353. Die auf die vom Finanzamt angesetzten Einkünfte des Insolvenzschuldners aus gewerblicher Tätigkeit entfallenden Ertragsteuern sind auch keine Masseverbindlichkeiten nach§ 35 InsO 2001. Nach dieser Vorschrift erfasst das Insolvenzverfahren das gesamte Vermögen, das dem Schuldner zur Zeit der Eröffnung des Verfahrens gehört und das er während des Verfahrens erlangt (Insolvenzmasse). Die Ergänzung des § 35 InsO durch die Absätze 2 und 3 mit Gesetz vom 13.04.2007 (BGBl. 2007, 509) gilt hierbei erst für Betätigungen ab dem 01.07.2007 und ist daher im Streitfall nicht anwendbar. Jedoch ist der Regelungsgehalt dieser Norm nach ganz überwiegender Ansicht in der Kommentarliteratur dahin einzuschränken, dass hierdurch nur der Umfang der Insolvenzmasse, nicht aber die Frage geregelt werde, welche Verbindlichkeiten von der Masse zu tragen sind.

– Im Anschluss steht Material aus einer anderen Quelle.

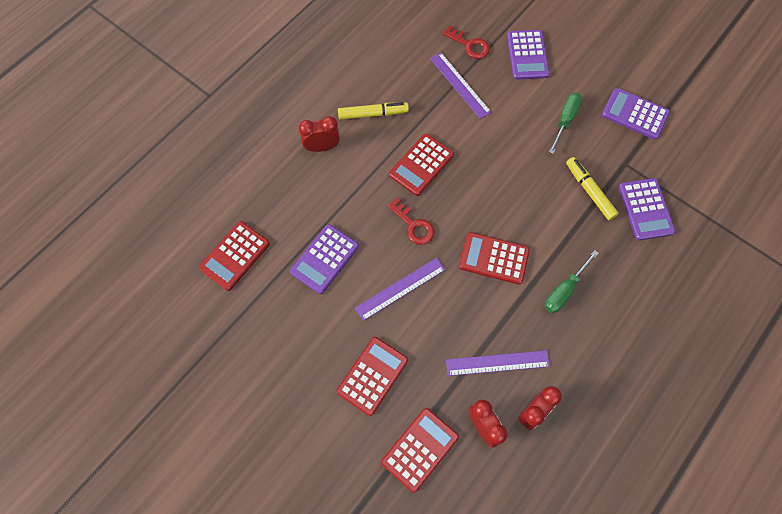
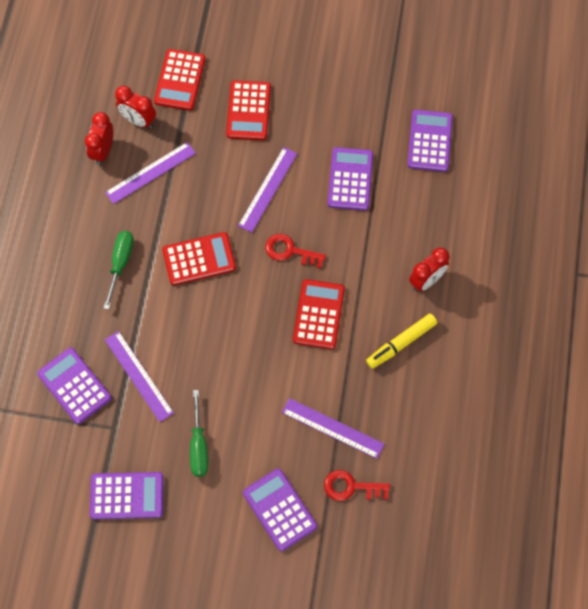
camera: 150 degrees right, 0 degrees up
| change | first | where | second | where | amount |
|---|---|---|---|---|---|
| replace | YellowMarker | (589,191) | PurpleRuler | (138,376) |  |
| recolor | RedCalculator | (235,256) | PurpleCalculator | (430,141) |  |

Aus Wortlaut, systematischer Stellung und Zweck der Norm folgert die Kommentarliteratur, dass unter Neuerwerb das neu erworbene Nettovermögen, also das Aktivvermögen nach Abzug der Neuverbindlichkeiten zu verstehen ist (vgl. Braun/Bäuerle, InsO 2004 § 35 Rz. 77; Uhlenbruck, InsO § 35 Rz. 39; FK -InsO/Schumacher § 35 Rz. 9). Der Senat schließt sich dem an. So ist gewährleistet, dass die Neugläubiger des Schuldners als natürliche Person auf eine Haftungsmasse zugreifen können. Die vom Schuldner begründeten Neuverbindlichkeiten stellen daher keine Masseverbindlichkeit dar (vgl. Braun/Bäuerle, InsO 2004 § 35 Rz. 77 und § 55 Rz 12). Auch der Gläubigerschutz spricht dafür, dass unter Neuerwerb im Sinne des § 35 InsO nur das neu erworbene Nettovermögen, d.h. das Aktivvermögen nach Abzug der neuen Schulden, zu verstehen ist. Im Streitfall floss der Insolvenzmasse kein Vermögen zu, sodass die Steuern keine Masseverbindlichkeit nach § 35 InsO wurden.

Die Revision wird den Anregungen der Beteiligten folgend wegen der grundsätzlichen Bedeutung der Streitsache (§ 115 Abs. 2 Nr. 1 FGO) zugelassen. Rechtsprechung des Bundesfinanzhofs zu der im Schrifttum unterschiedlichen Auslegung der §§ 55 Abs. 1 Nr. 1, 35 InsO ist für den Bereich der Ertragsteuern nicht ersichtlich.

Die Kostenentscheidung beruht auf den §§ 143 Abs. 1, 135 Abs. 1 FGO. Der Ausspruch über die vorläufige Vollstreckbarkeit wegen der Kosten der Kläger sowie die Abwendungsbefugnis, der von Amts wegen zu erfolgen hat, ergibt sich aus den §§ 151 Abs. 1 Satz 1 FGO, 708 Nr. 10, 711 Zivilprozessordnung.

Die Zuziehung eines Bevollmächtigten für das Vorverfahren wird wegen der Schwierigkeit der Sach- und Rechtslage für notwendig erklärt (§ 139 Abs. 3 Satz 3 FGO).